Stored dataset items
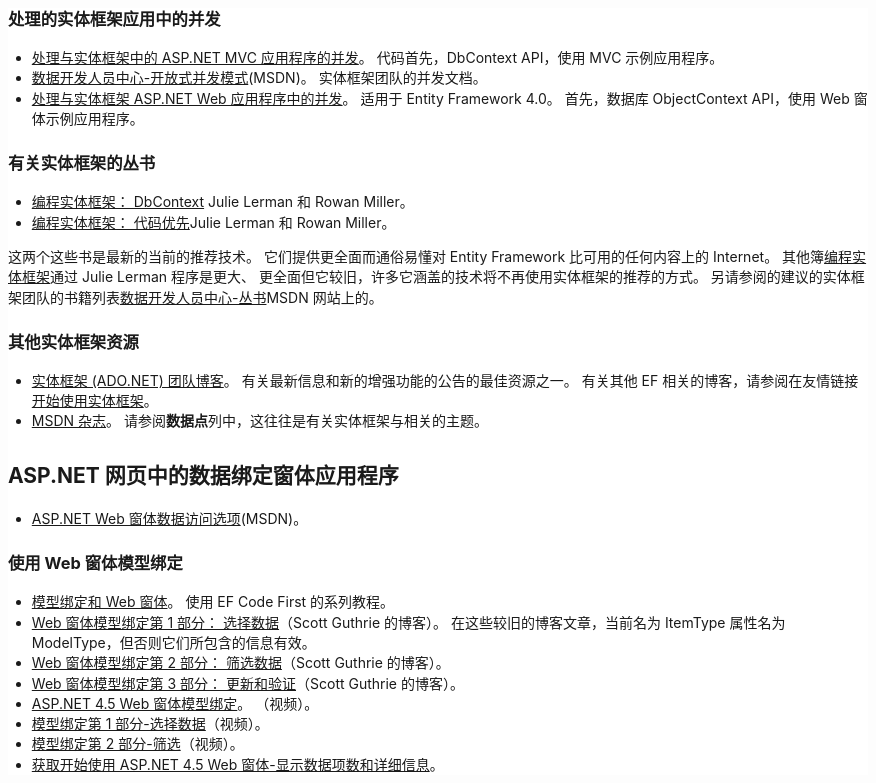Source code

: <a id="efconcurrency"></a>

### <a name="handling-concurrency-in-an-entity-framework-application"></a>处理的实体框架应用中的并发

- [处理与实体框架中的 ASP.NET MVC 应用程序的并发](../mvc/overview/getting-started/getting-started-with-ef-using-mvc/handling-concurrency-with-the-entity-framework-in-an-asp-net-mvc-application.md)。 代码首先，DbContext API，使用 MVC 示例应用程序。
- [数据开发人员中心-开放式并发模式](https://msdn.microsoft.cus/data/jj592904)(MSDN)。 实体框架团队的并发文档。
- [处理与实体框架 ASP.NET Web 应用程序中的并发](../web-forms/overview/older-versions-getting-started/continuing-with-ef/handling-concurrency-with-the-entity-framework-in-an-asp-net-web-application.md)。 适用于 Entity Framework 4.0。 首先，数据库 ObjectContext API，使用 Web 窗体示例应用程序。

<a id="efrepository"></a><a id="efbooks"></a>

### <a name="books-about-the-entity-framework"></a>有关实体框架的丛书

- [编程实体框架： DbContext](http://shop.oreilly.com/product/0636920022237.do) Julie Lerman 和 Rowan Miller。
- [编程实体框架： 代码优先](http://shop.oreilly.com/product/0636920022220.do)Julie Lerman 和 Rowan Miller。

这两个这些书是最新的当前的推荐技术。 它们提供更全面而通俗易懂对 Entity Framework 比可用的任何内容上的 Internet。 其他簿[编程实体框架](http://shop.oreilly.com/product/9780596807252.do)通过 Julie Lerman 程序是更大、 更全面但它较旧，许多它涵盖的技术将不再使用实体框架的推荐的方式。 另请参阅的建议的实体框架团队的书籍列表[数据开发人员中心-丛书](https://msdn.microsoft.com/data/aa937716)MSDN 网站上的。

<a id="otherefresources"></a>

### <a name="other-entity-framework-resources"></a>其他实体框架资源

- [实体框架 (ADO.NET) 团队博客](https://blogs.msdn.com/b/adonet/)。 有关最新信息和新的增强功能的公告的最佳资源之一。 有关其他 EF 相关的博客，请参阅在友情链接[开始使用实体框架](https://msdn.microsoft.com/data/ee712907)。
- [MSDN 杂志](https://msdn.microsoft.com/magazine/default.aspx)。 请参阅**数据点**列中，这往往是有关实体框架与相关的主题。

<a id="wfdatabinding"></a>

## <a name="data-binding-in-aspnet-web-forms-applications"></a>ASP.NET 网页中的数据绑定窗体应用程序

- [ASP.NET Web 窗体数据访问选项](https://msdn.microsoft.com/library/jj822927.aspx)(MSDN)<a id="wfmodelbinding"></a>。

<a id="wfmodelbinding"></a>

### <a name="using-web-forms-model-binding"></a>使用 Web 窗体模型绑定

- [模型绑定和 Web 窗体](https://go.microsoft.com/fwlink/?LinkId=286117)。 使用 EF Code First 的系列教程。
- [Web 窗体模型绑定第 1 部分： 选择数据](https://weblogs.asp.net/scottgu/archive/2011/09/06/web-forms-model-binding-part-1-selecting-data-asp-net-vnext-series.aspx)（Scott Guthrie 的博客）。 在这些较旧的博客文章，当前名为 ItemType 属性名为 ModelType，但否则它们所包含的信息有效。
- [Web 窗体模型绑定第 2 部分： 筛选数据](https://weblogs.asp.net/scottgu/archive/2011/09/12/web-forms-model-binding-part-2-filtering-data-asp-net-vnext-series.aspx)（Scott Guthrie 的博客）。
- [Web 窗体模型绑定第 3 部分： 更新和验证](https://weblogs.asp.net/scottgu/archive/2011/10/30/web-forms-model-binding-part-3-updating-and-validation-asp-net-4-5-series.aspx)（Scott Guthrie 的博客）。
- [ASP.NET 4.5 Web 窗体模型绑定](../web-forms/videos/aspnet-web-forms-vnext/aspnet-45-web-forms-model-binding.md)。 （视频）。
- [模型绑定第 1 部分-选择数据](../web-forms/videos/aspnet-web-forms-vnext/aspnet-vnext-videos-model-binding-part-1-selecting-data.md)（视频）。
- [模型绑定第 2 部分-筛选](../web-forms/videos/aspnet-web-forms-vnext/aspnet-vnext-videos-model-binding-part-2-filtering.md)（视频）。
- [获取开始使用 ASP.NET 4.5 Web 窗体-显示数据项数和详细信息](../web-forms/overview/getting-started/getting-started-with-aspnet-45-web-forms/display_data_items_and_details.md)。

■ **Activity**
Copy out the data verbatim, with no pictures.

■ **Your response**
Source code

: <a id="efconcurrency"></a>

### <a name="handling-concurrency-in-an-entity-framework-application"></a>处理的实体框架应用中的并发

- [处理与实体框架中的 ASP.NET MVC 应用程序的并发](../mvc/overview/getting-started/getting-started-with-ef-using-mvc/handling-concurrency-with-the-entity-framework-in-an-asp-net-mvc-application.md)。 代码首先，DbContext API，使用 MVC 示例应用程序。
- [数据开发人员中心-开放式并发模式](https://msdn.microsoft.cus/data/jj592904)(MSDN)。 实体框架团队的并发文档。
- [处理与实体框架 ASP.NET Web 应用程序中的并发](../web-forms/overview/older-versions-getting-started/continuing-with-ef/handling-concurrency-with-the-entity-framework-in-an-asp-net-web-application.md)。 适用于 Entity Framework 4.0。 首先，数据库 ObjectContext API，使用 Web 窗体示例应用程序。

<a id="efrepository"></a><a id="efbooks"></a>

### <a name="books-about-the-entity-framework"></a>有关实体框架的丛书

- [编程实体框架： DbContext](http://shop.oreilly.com/product/0636920022237.do) Julie Lerman 和 Rowan Miller。
- [编程实体框架： 代码优先](http://shop.oreilly.com/product/0636920022220.do)Julie Lerman 和 Rowan Miller。

这两个这些书是最新的当前的推荐技术。 它们提供更全面而通俗易懂对 Entity Framework 比可用的任何内容上的 Internet。 其他簿[编程实体框架](http://shop.oreilly.com/product/9780596807252.do)通过 Julie Lerman 程序是更大、 更全面但它较旧，许多它涵盖的技术将不再使用实体框架的推荐的方式。 另请参阅的建议的实体框架团队的书籍列表[数据开发人员中心-丛书](https://msdn.microsoft.com/data/aa937716)MSDN 网站上的。

<a id="otherefresources"></a>

### <a name="other-entity-framework-resources"></a>其他实体框架资源

- [实体框架 (ADO.NET) 团队博客](https://blogs.msdn.com/b/adonet/)。 有关最新信息和新的增强功能的公告的最佳资源之一。 有关其他 EF 相关的博客，请参阅在友情链接[开始使用实体框架](https://msdn.microsoft.com/data/ee712907)。
- [MSDN 杂志](https://msdn.microsoft.com/magazine/default.aspx)。 请参阅**数据点**列中，这往往是有关实体框架与相关的主题。

<a id="wfdatabinding"></a>

## <a name="data-binding-in-aspnet-web-forms-applications"></a>ASP.NET 网页中的数据绑定窗体应用程序

- [ASP.NET Web 窗体数据访问选项](https://msdn.microsoft.com/library/jj822927.aspx)(MSDN)<a id="wfmodelbinding"></a>。

<a id="wfmodelbinding"></a>

### <a name="using-web-forms-model-binding"></a>使用 Web 窗体模型绑定

- [模型绑定和 Web 窗体](https://go.microsoft.com/fwlink/?LinkId=286117)。 使用 EF Code First 的系列教程。
- [Web 窗体模型绑定第 1 部分： 选择数据](https://weblogs.asp.net/scottgu/archive/2011/09/06/web-forms-model-binding-part-1-selecting-data-asp-net-vnext-series.aspx)（Scott Guthrie 的博客）。 在这些较旧的博客文章，当前名为 ItemType 属性名为 ModelType，但否则它们所包含的信息有效。
- [Web 窗体模型绑定第 2 部分： 筛选数据](https://weblogs.asp.net/scottgu/archive/2011/09/12/web-forms-model-binding-part-2-filtering-data-asp-net-vnext-series.aspx)（Scott Guthrie 的博客）。
- [Web 窗体模型绑定第 3 部分： 更新和验证](https://weblogs.asp.net/scottgu/archive/2011/10/30/web-forms-model-binding-part-3-updating-and-validation-asp-net-4-5-series.aspx)（Scott Guthrie 的博客）。
- [ASP.NET 4.5 Web 窗体模型绑定](../web-forms/videos/aspnet-web-forms-vnext/aspnet-45-web-forms-model-binding.md)。 （视频）。
- [模型绑定第 1 部分-选择数据](../web-forms/videos/aspnet-web-forms-vnext/aspnet-vnext-videos-model-binding-part-1-selecting-data.md)（视频）。
- [模型绑定第 2 部分-筛选](../web-forms/videos/aspnet-web-forms-vnext/aspnet-vnext-videos-model-binding-part-2-filtering.md)（视频）。
- [获取开始使用 ASP.NET 4.5 Web 窗体-显示数据项数和详细信息](../web-forms/overview/getting-started/getting-started-with-aspnet-45-web-forms/display_data_items_and_details.md)。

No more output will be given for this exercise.